Şimdi liman bir para babası tüccarın deposu sadece. Fabrika bacası gibi toz saçan koca buğday silolarını kentin kordonuna kondurdunuz.
***
Her metrekaresinden denize girilen sahili asfaltla doldurdunuz.
Denizle kent arasına adına “otoyol” dediğiniz koca bir duvar ördünüz.
Sahil kenti denizsiz olur mu hiç!
Denizsiz bıraktınız.
Sadece insanların değil, derelerin de yolunu kestiniz.
Üstüne barajlar yaptınız.
Enerji hikâye, sırf müteahhitler için çalışıp el kadar kente onlarca HES yaptınız.
Kuruttuğunuz dere yataklarına mahalleler kurdunuz.
***
Karadeniz bu.
Havası bulutlu. Denizi deli. Deresi coşkun.
Karadeniz’e ne verirsen onu alırsın derlerdi bize çocukluğumuzda.
Toprağında fındık, deresinde değirmen, denizinde balık.
Şimdi sadece alıyor bu düzen.
Toprağı, dereyi, denizi. Kâr için, rant için.
Hem de bedelini halka canıyla ödeterek.
***
Denizi vardı, doldurdunuz.
Deresi vardı, kuruttunuz.
Balığı vardı, öldürdünüz.
Fındığı vardı, bitirdiniz.
Fabrikası vardı, sattınız.
Onlara göre hiçbirinden değil ya bu yaşananlar, “Toprak suya doydu” dedi Giresunlu eski Bakan.

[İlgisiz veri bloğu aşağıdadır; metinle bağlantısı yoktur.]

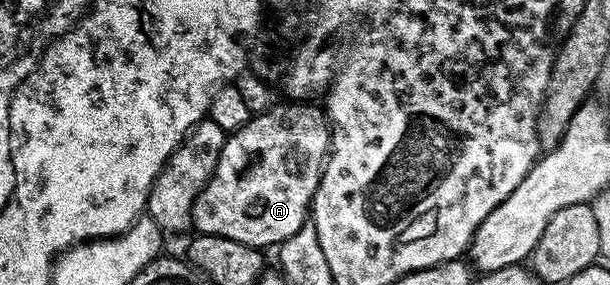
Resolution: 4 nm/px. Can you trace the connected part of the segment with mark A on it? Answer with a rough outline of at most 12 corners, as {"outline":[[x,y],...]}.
{"outline":[[309,100],[226,137],[196,233],[273,248],[310,217],[329,116]]}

Beton dökmekten, asfalt döşemekten suya doyacak toprak mı bıraktınız!
“Vatandaşı uyardık, tedbir almadılar” dedi bir diğeri.
Bak bu doğru işte.
Kötülüğünüze, müteahhit kurnazlığınıza, sermaye seviciliğinize tedbir alamadı vatandaş.
Alamadan da bitmeyecek bu ölümlü çile.
Ne toprak suya, ne bu düzen can almaya doyacak.
***
Önümde Giresun’dan ekrana düşen fotoğraflar, kentteki anılarla Kavafis’in dizeleri dolanıp duruyor kafamın içinde.
Yeni bir ülke bulamazsın, başka bir deniz bulamazsın.
Bu şehir arkandan gelecek.
Patlamış menfezler, caddelere dolan balçık…
Çocuklarımıza nasıl anlatacağız? Alt tarafı bir Karadeniz yağmuru yağdı ve biz çamurunda boğulduk…
Sonra Kavafis her seferinde aynı dizeleri fısıldayıp duracak kulaklarımıza…
…
Sen gene aynı sokaklarda dolaşacaksın,
Aynı mahallede kocayacaksın;
Aynı evlerde kır düşecek saçlarına.
Dönüp dolaşıp bu şehre geleceksin sonunda.
Başka bir şey umma.
Ömrünü nasıl tükettiysen burada, bu köşecikte,
Öyle tükettin demektir bütün yeryüzünü de.
Başka çaremiz yok.
Ya düzenin çamurunu temizleyip atacağız caddelerden, ya biz yaşanır hale getireceğiz oraları, ya da bu şehir böyle takılacak peşimize.